I can see that it does that, but not why. It's not like eliminate_regs knows about complete stack variability, so why would we wind up with DECL_RTL with variability in it? This *looks* way over-engineered. I guess I'll see if I can trigger some ugly cases with values live in memory and registers over different regions, with -fomit-frame-pointer and -fno-accumulate-outgoing-args...
Ug. Of course the existing var-tracking code never bothers with DECL_RTL, merely examines the rtl stream and takes whatever's there. I appears to create its own CFA-like thing just below the dynamic extent of the stack pointer, so that all offsets are positive from that point. And since it's not using the value from DECL_RTL, and the fact that reload did take the variable stack pointer into account, that leaves us with bogus debug data -- regardless of whether the var-tracking stack offset code is removed or not. The assumption made by based_loc_descr that we receive only values relative to the stable-state frame pointer has been violated. I'll have to give this some thought.

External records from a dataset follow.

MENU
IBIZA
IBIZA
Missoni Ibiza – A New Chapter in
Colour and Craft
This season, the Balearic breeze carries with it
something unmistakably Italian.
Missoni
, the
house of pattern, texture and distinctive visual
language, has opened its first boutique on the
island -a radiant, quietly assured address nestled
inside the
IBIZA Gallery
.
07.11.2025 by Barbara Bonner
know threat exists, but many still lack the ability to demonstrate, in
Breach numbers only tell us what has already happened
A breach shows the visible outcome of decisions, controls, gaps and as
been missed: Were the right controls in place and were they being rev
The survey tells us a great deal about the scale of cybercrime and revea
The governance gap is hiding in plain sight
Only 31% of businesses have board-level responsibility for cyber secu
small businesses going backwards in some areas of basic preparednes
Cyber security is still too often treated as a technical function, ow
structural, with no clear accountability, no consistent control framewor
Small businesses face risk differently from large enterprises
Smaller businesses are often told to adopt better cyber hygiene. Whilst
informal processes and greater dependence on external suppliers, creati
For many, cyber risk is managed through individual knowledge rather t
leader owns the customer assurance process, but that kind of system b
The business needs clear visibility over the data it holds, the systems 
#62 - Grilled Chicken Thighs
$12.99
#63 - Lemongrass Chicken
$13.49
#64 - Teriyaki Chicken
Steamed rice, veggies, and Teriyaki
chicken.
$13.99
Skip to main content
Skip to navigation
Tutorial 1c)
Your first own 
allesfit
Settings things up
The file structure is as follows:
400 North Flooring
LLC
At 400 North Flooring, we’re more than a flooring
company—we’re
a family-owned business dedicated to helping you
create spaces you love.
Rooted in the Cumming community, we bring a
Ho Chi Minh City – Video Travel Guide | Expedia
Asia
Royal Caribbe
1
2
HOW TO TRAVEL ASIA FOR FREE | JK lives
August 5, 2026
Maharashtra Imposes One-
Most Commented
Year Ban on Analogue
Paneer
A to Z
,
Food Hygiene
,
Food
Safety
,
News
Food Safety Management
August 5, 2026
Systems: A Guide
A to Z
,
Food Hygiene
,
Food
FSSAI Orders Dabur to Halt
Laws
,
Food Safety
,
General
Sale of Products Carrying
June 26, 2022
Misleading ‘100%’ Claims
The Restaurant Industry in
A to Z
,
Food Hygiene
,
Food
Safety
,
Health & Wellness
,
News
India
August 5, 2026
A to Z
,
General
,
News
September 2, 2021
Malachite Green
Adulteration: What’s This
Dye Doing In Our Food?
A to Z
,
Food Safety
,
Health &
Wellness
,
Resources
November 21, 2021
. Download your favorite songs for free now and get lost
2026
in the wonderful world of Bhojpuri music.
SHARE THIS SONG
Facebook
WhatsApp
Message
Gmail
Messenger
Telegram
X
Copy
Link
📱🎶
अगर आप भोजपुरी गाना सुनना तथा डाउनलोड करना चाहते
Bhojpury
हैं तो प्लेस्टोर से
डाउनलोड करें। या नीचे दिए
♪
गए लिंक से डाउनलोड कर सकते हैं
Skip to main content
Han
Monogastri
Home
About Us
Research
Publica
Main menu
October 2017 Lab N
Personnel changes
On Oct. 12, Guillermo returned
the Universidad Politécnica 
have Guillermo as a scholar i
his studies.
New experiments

Created attachment 117890 [details] Second try for cfa-based location list A rearrangement wherein we're sure we're dealing with canonical frame addresses and offsets. We delay register elimination until the very last moment; var-tracking rewrites addresses based on arg_pointer_rtx. AFAICS so far, this creates valid data for everything except for the epilogue. The next task is to truncate location lists referring to memory at the beginning of the epilogue.
A little bit off-topic, the following testcase on x86_64 -O2 -g -dA shows a bunch of missing DW_AT_location, where at least in some cases GCC perhaps could supply them. Not sure how hard would that be. /* { dg-do compile } */ /* { dg-options "-O2 -g -dA" } */ struct A { int a; }; int vari; /* fn1arg2 here doesn't have DW_AT_location, although it becomes alias to fn2arg2. */ static int fn1 (struct A *fn1arg1, int fn1arg2, int fn1arg3) { if (fn1arg1->a) return fn1arg2; switch (fn1arg2) { case 19: case 22: if (fn1arg3) return 23; return 22; case 20: return 23; } return fn1arg2; } unsigned int fn2 (struct A *fn2arg1, unsigned int fn2arg2, unsigned long fn2arg3, void *fn2arg4) { fn2arg2 = fn1 (fn2arg1, fn2arg2, fn2arg4 == ((void *) 0)); if (fn2arg2 == (fn2arg3 & 0xffffffff)) fn2arg2 = 64; return fn2arg2; } int fn3 (void) { extern void fn4 (int); /* varj has no DW_AT_location, although at least for a few insns it it could be said to live in vari. */ int varj = vari; fn4 (varj); return 0; } int fn5 (void) { extern int fn6 (void); int vark = fn6 (); /* varl has no DW_AT_location, although it is all the time an alias to varl. */ int varl = vark; fn3 (); return varl; }
The patch is in gcc-4.0.1-10, closing.